In Good Taste

​The Smoking Swine Taking Over Kitchen at JD’s

The popular food truck is temporarily slamming on the brakes to serve up barbecue in Canton.

Our ears are always perking up at the mention of a local restaurant hitting the streets with a food truck, but in this case, the tables are turned.

The silver Smoking Swine food truck, which has become a foodie haven for locals craving mouthwatering barbecue, has temporarily parked while preparing to take over the kitchen of the former JD’s Smokehouse space in Canton. The restaurant, now Smokehouse Canton that is currently a bar without food, was recently bought by a new set of owners including Ryan Perlberg of Stuggy’s, Rye, and Bookmaker’s Cocktail Club.

“They approached me to consult and bring their kitchen up to speed,” says L. Drew Pumphrey, owner and executive chef of The Smoking Swine. “We came to a mutual decision that we would be better off bringing my established brand into their new space.”

Pumphrey and The Smoking Swine team have created a menu featuring all of the core favorites that they serve on the truck—like pulled pork sandwiches, brisket, ribs, and fan-favorite macaroni and cheese—as well as new items like duck-fat green beans and house-made ice cream sandwiches. The restaurant will also be featuring live rock and roll and R&B music, a fitting accompaniment to the southern style fare. Pumphrey says that he loves bringing his food to the streets, but cooking in a spacious kitchen has its perks, too.

“The kitchen is eminently easier. Compared to the truck, it’s a walk in the park,” he says. “But on the truck you kind of wear this badge of honor that says, ‘I do the most difficult cooking there is.’”

For now the arrangement is only temporary, and the staff is treating The Smoking Swine’s 90-day trial run like a “pop-up,” akin to Shoo-Fly Diner’s recent partnership with D.C.-based Maketto. Depending on neighborhood support, the takeover could become permanent.

“We are leaving it open-ended so if we want to eventually merge brands we can do that,” Pumphrey says.

The kitchen is slated to be up and running within the next week and Pumphrey says that he expects the truck to be back on the road in January. After the grand opening, Smokehouse Canton will be open at 5 p.m. Monday through Friday, and at 12 p.m. on weekends.

“We’re going to blow the doors off the place,” Pumphrey says. “My Fells Point customers are like family to me and I love being able to bring food to them, but I’m also totally stoked that they can now come to me.”

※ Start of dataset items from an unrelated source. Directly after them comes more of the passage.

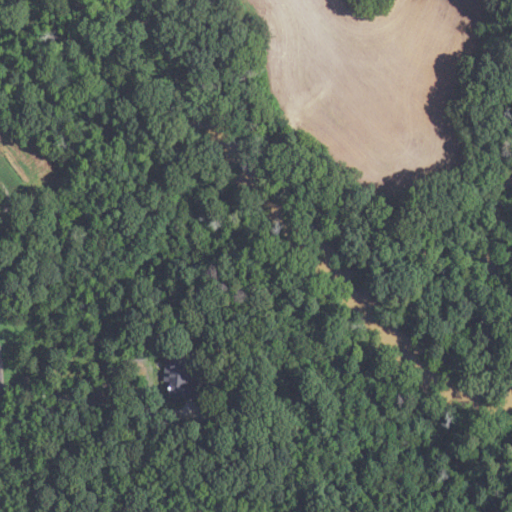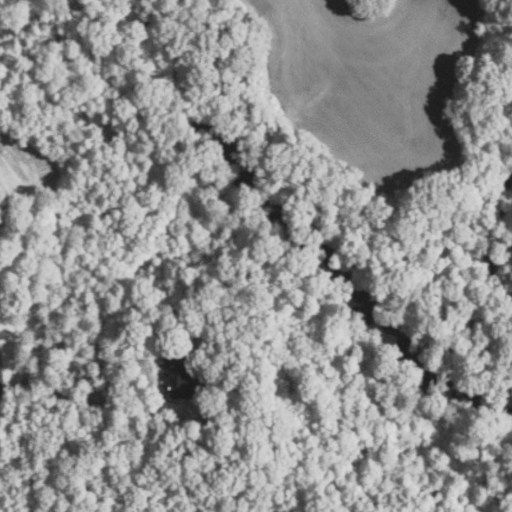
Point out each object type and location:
crop: (374, 83)
road: (6, 205)
building: (181, 375)
building: (183, 378)
building: (238, 392)
road: (99, 404)
building: (216, 509)
building: (175, 510)
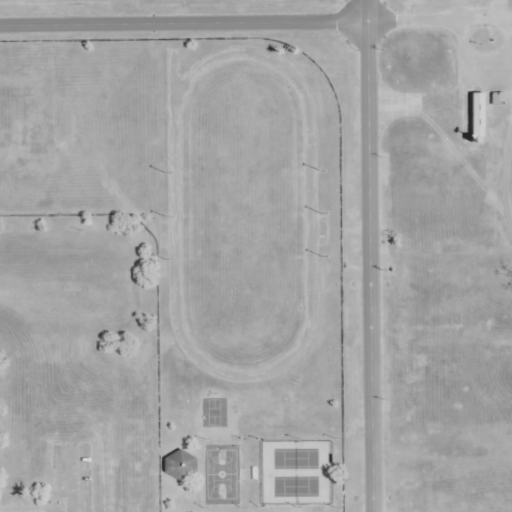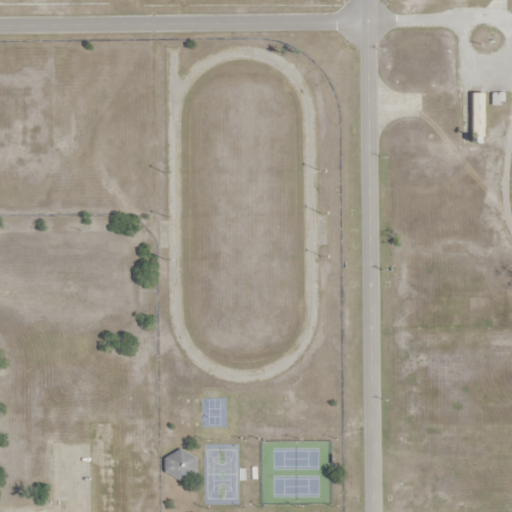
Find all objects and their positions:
road: (256, 22)
building: (475, 117)
road: (369, 255)
building: (69, 410)
building: (178, 466)
building: (107, 468)
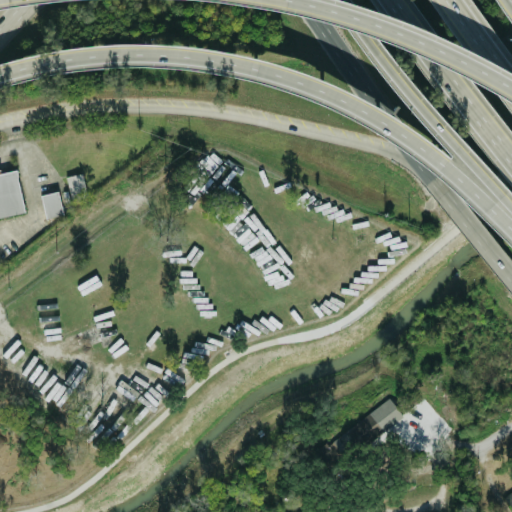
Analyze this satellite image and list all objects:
road: (511, 0)
road: (16, 18)
road: (408, 32)
road: (484, 36)
road: (278, 74)
road: (448, 83)
road: (368, 98)
road: (423, 105)
road: (229, 115)
building: (75, 185)
building: (75, 185)
road: (29, 186)
building: (9, 193)
building: (51, 203)
building: (51, 203)
road: (476, 239)
road: (48, 246)
road: (40, 343)
road: (257, 344)
river: (303, 363)
building: (369, 425)
building: (367, 426)
road: (488, 441)
building: (332, 451)
building: (509, 497)
building: (509, 498)
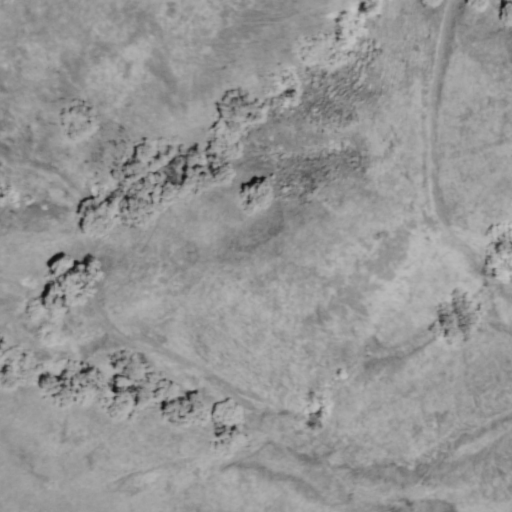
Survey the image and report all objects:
road: (433, 157)
road: (509, 508)
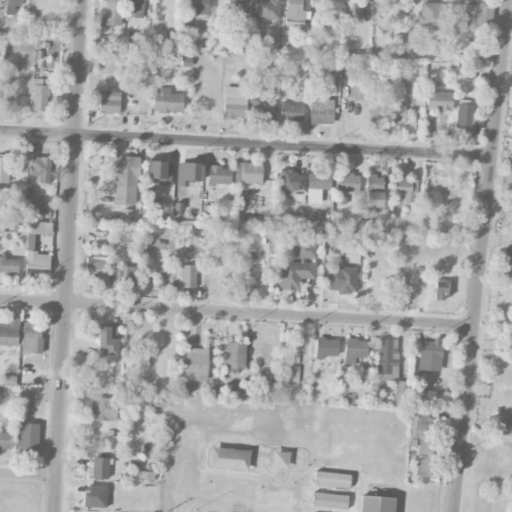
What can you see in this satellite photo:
building: (10, 6)
building: (198, 7)
building: (238, 8)
building: (133, 9)
building: (267, 10)
building: (352, 11)
building: (296, 12)
building: (112, 13)
building: (430, 14)
building: (476, 16)
building: (465, 74)
building: (39, 97)
building: (166, 101)
building: (438, 101)
building: (106, 102)
building: (234, 103)
building: (262, 110)
building: (320, 112)
building: (290, 113)
building: (394, 115)
building: (464, 115)
building: (510, 115)
road: (246, 145)
building: (4, 169)
building: (40, 169)
building: (191, 172)
building: (247, 173)
building: (218, 176)
building: (291, 181)
building: (318, 181)
building: (124, 182)
building: (347, 182)
building: (404, 190)
building: (373, 192)
building: (8, 227)
building: (36, 250)
road: (67, 256)
building: (351, 256)
road: (481, 256)
building: (507, 259)
building: (8, 266)
building: (297, 267)
building: (96, 271)
building: (127, 276)
building: (187, 276)
building: (342, 280)
building: (442, 289)
road: (236, 313)
building: (8, 332)
building: (30, 339)
building: (106, 340)
building: (326, 349)
building: (354, 350)
building: (428, 355)
building: (234, 357)
building: (386, 360)
building: (195, 363)
building: (292, 375)
building: (401, 392)
building: (21, 402)
building: (105, 409)
building: (26, 440)
building: (421, 440)
building: (5, 441)
building: (99, 468)
road: (28, 476)
building: (330, 480)
building: (330, 480)
building: (95, 497)
building: (328, 501)
building: (328, 501)
building: (375, 504)
building: (375, 504)
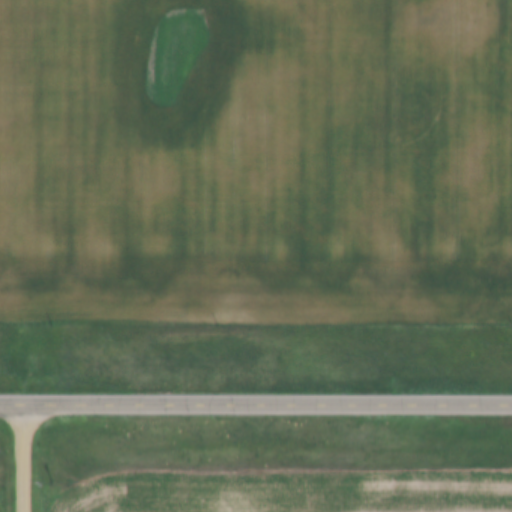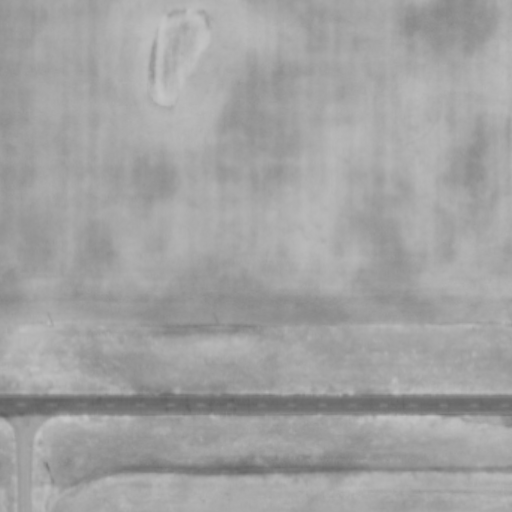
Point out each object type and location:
road: (256, 401)
road: (25, 456)
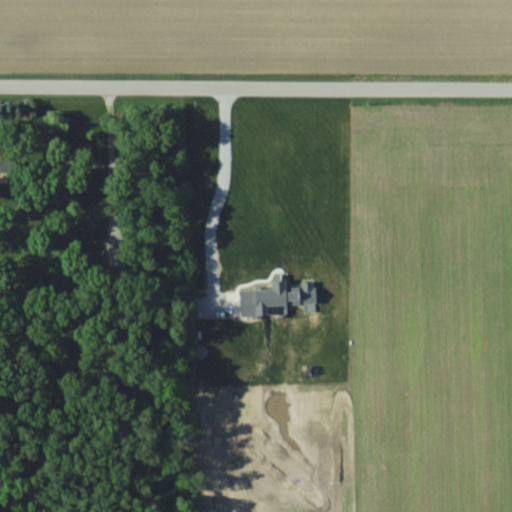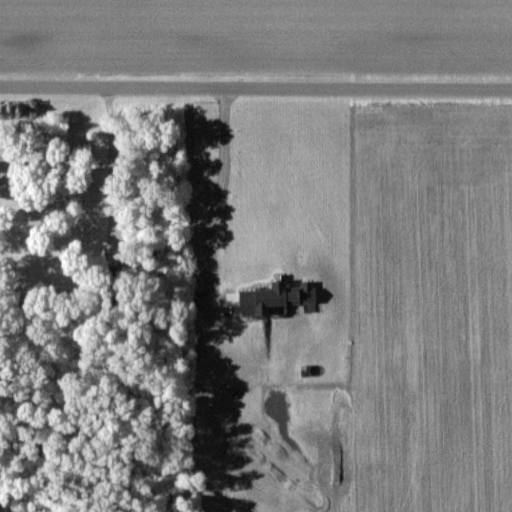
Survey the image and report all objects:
road: (255, 75)
road: (109, 156)
building: (0, 169)
road: (221, 181)
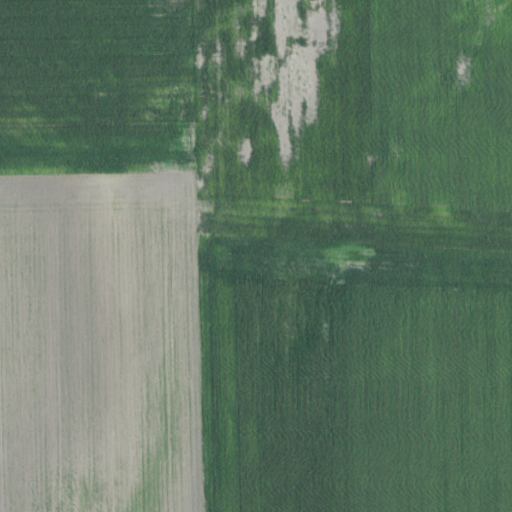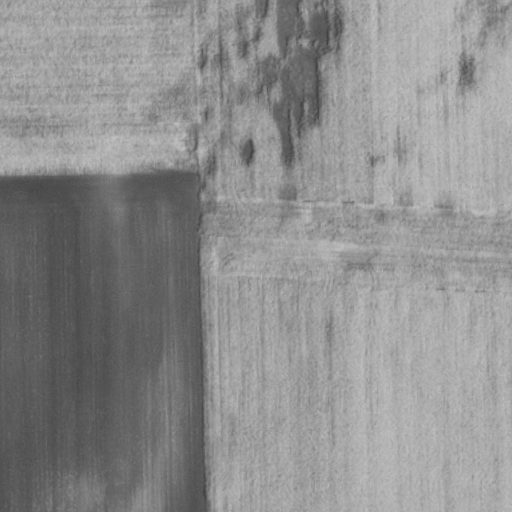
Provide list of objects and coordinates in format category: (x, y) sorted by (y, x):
crop: (256, 256)
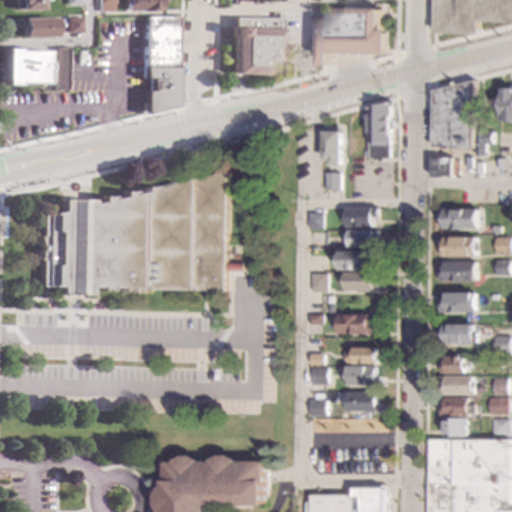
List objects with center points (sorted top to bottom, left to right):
building: (243, 1)
road: (433, 2)
building: (70, 3)
building: (70, 3)
building: (25, 5)
building: (27, 5)
building: (138, 5)
building: (139, 5)
building: (102, 6)
building: (102, 6)
road: (266, 9)
building: (469, 14)
building: (469, 15)
road: (301, 23)
building: (70, 26)
building: (70, 26)
building: (34, 28)
building: (34, 28)
building: (354, 33)
building: (354, 33)
road: (415, 35)
road: (155, 40)
road: (352, 42)
road: (66, 44)
building: (253, 47)
building: (253, 48)
road: (395, 55)
road: (463, 58)
road: (193, 62)
building: (157, 63)
building: (157, 63)
building: (19, 67)
building: (19, 67)
building: (57, 69)
building: (57, 69)
road: (347, 70)
road: (430, 83)
traffic signals: (351, 87)
parking lot: (82, 88)
road: (114, 94)
building: (506, 103)
building: (506, 104)
road: (60, 112)
road: (140, 116)
building: (453, 116)
building: (455, 116)
road: (179, 117)
road: (219, 120)
road: (207, 122)
road: (469, 128)
building: (380, 131)
building: (380, 131)
building: (483, 141)
building: (483, 142)
building: (333, 145)
building: (333, 145)
road: (199, 148)
road: (311, 150)
building: (443, 167)
building: (445, 167)
traffic signals: (5, 173)
building: (332, 181)
building: (332, 182)
road: (462, 184)
building: (361, 216)
building: (361, 217)
building: (462, 218)
building: (460, 219)
building: (315, 220)
building: (315, 221)
building: (496, 228)
building: (363, 238)
building: (363, 238)
building: (138, 240)
building: (140, 240)
building: (503, 245)
building: (503, 245)
building: (459, 246)
building: (459, 247)
building: (357, 260)
building: (358, 260)
building: (318, 263)
building: (504, 267)
building: (504, 268)
building: (459, 271)
building: (459, 272)
building: (362, 281)
building: (362, 281)
building: (319, 282)
building: (319, 282)
road: (411, 291)
building: (495, 297)
building: (458, 301)
building: (459, 302)
road: (70, 303)
road: (394, 304)
road: (298, 306)
road: (102, 311)
building: (315, 319)
building: (488, 320)
building: (356, 323)
building: (356, 323)
building: (459, 333)
building: (460, 334)
building: (502, 345)
road: (69, 351)
building: (362, 355)
building: (363, 355)
building: (317, 359)
building: (454, 364)
building: (453, 365)
road: (254, 369)
building: (319, 375)
building: (361, 375)
building: (362, 375)
building: (318, 376)
building: (457, 385)
building: (460, 385)
building: (500, 386)
building: (501, 386)
building: (362, 401)
building: (363, 402)
building: (499, 405)
building: (455, 406)
building: (499, 406)
building: (317, 407)
building: (456, 407)
building: (317, 408)
building: (455, 427)
building: (456, 427)
building: (500, 427)
building: (500, 427)
road: (352, 439)
road: (64, 466)
building: (469, 474)
building: (469, 475)
road: (349, 480)
building: (215, 483)
building: (214, 484)
road: (32, 489)
road: (57, 489)
parking lot: (32, 497)
building: (369, 500)
building: (352, 501)
building: (329, 503)
road: (145, 512)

While tasting the finger-licking barbecue at Smokehouse, be on the lookout for another restaurant-revamping project in the works around Canton Square. A Portside Tavern sister restaurant called Cask & Grain is slated to open in the former AKA Studio space on O’Donnell Street next summer. Cask & Grain will be taking part in the of-the-moment farm-to-table trend fusing locally sourced ingredients into its dishes.